> _Data_:
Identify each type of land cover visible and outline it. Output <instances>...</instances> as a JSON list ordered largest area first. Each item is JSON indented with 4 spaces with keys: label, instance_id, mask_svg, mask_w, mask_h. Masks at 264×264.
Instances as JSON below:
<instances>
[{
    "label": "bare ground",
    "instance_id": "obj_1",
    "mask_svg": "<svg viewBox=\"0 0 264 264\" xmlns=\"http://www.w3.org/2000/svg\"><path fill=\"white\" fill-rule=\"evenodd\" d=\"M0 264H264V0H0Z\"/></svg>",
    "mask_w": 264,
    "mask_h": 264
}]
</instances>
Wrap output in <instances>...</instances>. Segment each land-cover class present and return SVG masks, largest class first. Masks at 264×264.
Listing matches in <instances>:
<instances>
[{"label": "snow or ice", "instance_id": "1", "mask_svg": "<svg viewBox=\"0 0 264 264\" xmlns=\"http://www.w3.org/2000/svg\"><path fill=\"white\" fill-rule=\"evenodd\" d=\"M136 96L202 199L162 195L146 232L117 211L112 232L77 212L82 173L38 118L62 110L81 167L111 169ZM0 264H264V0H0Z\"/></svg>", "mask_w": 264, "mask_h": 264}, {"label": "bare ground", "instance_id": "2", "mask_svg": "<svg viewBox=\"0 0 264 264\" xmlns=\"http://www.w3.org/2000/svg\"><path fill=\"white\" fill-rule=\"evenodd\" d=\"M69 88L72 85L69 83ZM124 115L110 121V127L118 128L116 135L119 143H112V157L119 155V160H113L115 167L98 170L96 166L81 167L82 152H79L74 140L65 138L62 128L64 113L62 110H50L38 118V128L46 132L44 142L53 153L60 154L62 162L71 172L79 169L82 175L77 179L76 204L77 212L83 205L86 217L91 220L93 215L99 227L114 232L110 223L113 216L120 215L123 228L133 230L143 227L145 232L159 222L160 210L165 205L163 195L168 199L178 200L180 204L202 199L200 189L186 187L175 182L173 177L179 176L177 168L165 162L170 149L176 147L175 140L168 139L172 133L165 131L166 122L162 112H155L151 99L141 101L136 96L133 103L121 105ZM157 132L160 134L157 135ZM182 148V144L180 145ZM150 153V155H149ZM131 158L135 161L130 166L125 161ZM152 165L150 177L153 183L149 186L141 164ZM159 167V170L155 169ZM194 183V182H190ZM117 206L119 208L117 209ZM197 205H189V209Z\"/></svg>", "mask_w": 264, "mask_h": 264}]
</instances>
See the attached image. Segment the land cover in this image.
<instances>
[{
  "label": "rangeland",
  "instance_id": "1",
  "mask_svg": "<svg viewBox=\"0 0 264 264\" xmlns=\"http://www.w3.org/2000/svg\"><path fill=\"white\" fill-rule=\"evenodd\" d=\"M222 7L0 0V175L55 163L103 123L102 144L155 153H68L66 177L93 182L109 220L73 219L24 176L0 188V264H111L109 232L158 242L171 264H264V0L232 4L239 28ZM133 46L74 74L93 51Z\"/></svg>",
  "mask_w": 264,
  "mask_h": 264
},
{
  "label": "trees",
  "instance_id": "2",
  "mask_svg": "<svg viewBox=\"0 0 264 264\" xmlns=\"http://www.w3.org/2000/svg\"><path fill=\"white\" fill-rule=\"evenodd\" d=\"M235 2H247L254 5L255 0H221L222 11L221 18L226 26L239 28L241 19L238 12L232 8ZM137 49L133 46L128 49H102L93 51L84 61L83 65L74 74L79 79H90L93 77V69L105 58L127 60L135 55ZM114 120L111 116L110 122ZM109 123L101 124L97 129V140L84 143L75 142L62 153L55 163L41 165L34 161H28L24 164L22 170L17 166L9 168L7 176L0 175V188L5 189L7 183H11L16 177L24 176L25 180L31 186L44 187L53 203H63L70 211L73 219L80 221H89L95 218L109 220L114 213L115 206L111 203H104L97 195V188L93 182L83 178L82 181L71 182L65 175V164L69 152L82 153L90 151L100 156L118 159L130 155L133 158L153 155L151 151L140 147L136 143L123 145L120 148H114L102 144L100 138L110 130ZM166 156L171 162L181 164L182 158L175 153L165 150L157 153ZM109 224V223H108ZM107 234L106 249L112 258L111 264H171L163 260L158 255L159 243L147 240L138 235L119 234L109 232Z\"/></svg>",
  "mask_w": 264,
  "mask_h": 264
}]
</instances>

> _What the task asks_: Can you restate every record above word for word?

> _Completed exercise_:
Identify each type of land cover visible and outline it. Output <instances>...</instances> as a JSON list ordered largest area first. Each item is JSON indented with 4 spaces with keys: label, instance_id, mask_svg, mask_w, mask_h. Masks at 264×264.
Instances as JSON below:
<instances>
[{
    "label": "bare ground",
    "instance_id": "obj_1",
    "mask_svg": "<svg viewBox=\"0 0 264 264\" xmlns=\"http://www.w3.org/2000/svg\"><path fill=\"white\" fill-rule=\"evenodd\" d=\"M0 264H264V0H0Z\"/></svg>",
    "mask_w": 264,
    "mask_h": 264
}]
</instances>
Wrap output in <instances>...</instances>. Segment each land-cover class present and return SVG masks, largest class first. Masks at 264×264.
Listing matches in <instances>:
<instances>
[{"label": "snow or ice", "instance_id": "1", "mask_svg": "<svg viewBox=\"0 0 264 264\" xmlns=\"http://www.w3.org/2000/svg\"><path fill=\"white\" fill-rule=\"evenodd\" d=\"M136 96L202 199L162 195L146 232L117 211L112 232L77 212L82 173L38 118L62 110L81 167L111 169ZM0 264H264V0H0Z\"/></svg>", "mask_w": 264, "mask_h": 264}, {"label": "bare ground", "instance_id": "2", "mask_svg": "<svg viewBox=\"0 0 264 264\" xmlns=\"http://www.w3.org/2000/svg\"><path fill=\"white\" fill-rule=\"evenodd\" d=\"M69 88L72 85L69 83ZM124 115L110 121V127L118 128L116 135L119 143H112V157L119 155V160H113L115 167L98 170L96 166L81 167L82 152H79L74 140L65 138L62 128L64 113L62 110H50L38 118V128L46 132L44 142L53 153L60 154L62 162L71 172L79 169L82 175L77 179L76 204L77 212L83 205L86 217L91 220L93 215L99 227L114 232L110 223L113 216L120 215L123 228L133 230L143 227L145 232L159 222L160 210L165 205L163 195L168 199L178 200L180 204L202 199L200 189L186 187L175 182L173 177L179 176L177 168L165 162L170 149L176 147L175 140L168 139L172 133L165 131L166 122L162 112H155L151 99L141 101L136 96L133 103L121 105ZM157 132L160 134L157 135ZM182 148V144L180 145ZM150 153V155H149ZM131 158L135 161L130 166L125 161ZM152 165L150 177L153 183L149 186L141 164ZM159 167V170L155 169ZM194 183V182H190ZM117 206L119 208L117 209ZM197 205H189V209Z\"/></svg>", "mask_w": 264, "mask_h": 264}]
</instances>
See the attached image. Segment the land cover in this image.
<instances>
[{
  "label": "rangeland",
  "instance_id": "1",
  "mask_svg": "<svg viewBox=\"0 0 264 264\" xmlns=\"http://www.w3.org/2000/svg\"><path fill=\"white\" fill-rule=\"evenodd\" d=\"M222 7L0 0V175L55 163L103 123L102 144L155 153H68L66 177L93 182L109 220L73 219L24 176L0 188V264H111L109 232L158 242L171 264H264V0L232 4L239 28ZM133 46L74 74L93 51Z\"/></svg>",
  "mask_w": 264,
  "mask_h": 264
},
{
  "label": "trees",
  "instance_id": "2",
  "mask_svg": "<svg viewBox=\"0 0 264 264\" xmlns=\"http://www.w3.org/2000/svg\"><path fill=\"white\" fill-rule=\"evenodd\" d=\"M235 2H247L254 5L255 0H221L222 11L221 18L226 26L239 28L241 19L238 12L232 8ZM137 49L133 46L128 49H102L93 51L84 61L83 65L74 74L79 79H90L93 77V69L105 58L127 60L135 55ZM114 120L111 116L110 122ZM109 123L101 124L97 129V140L84 143L75 142L62 153L55 163L41 165L34 161H28L24 164L22 170L17 166L9 168L7 176L0 175V188L5 189L7 183H11L16 177L24 176L25 180L31 186L44 187L53 203H63L70 211L73 219L80 221H89L95 218L109 220L114 213L115 206L111 203H104L97 195V188L93 182L83 178L82 181L71 182L65 175V164L69 152L82 153L90 151L100 156L118 159L130 155L133 158L153 155L151 151L140 147L136 143L123 145L120 148H114L102 144L100 138L110 130ZM166 156L171 162L181 164L182 158L175 153L165 150L157 153ZM109 224V223H108ZM107 234L106 249L112 258L111 264H171L163 260L158 255L159 243L147 240L138 235L119 234L109 232Z\"/></svg>",
  "mask_w": 264,
  "mask_h": 264
}]
</instances>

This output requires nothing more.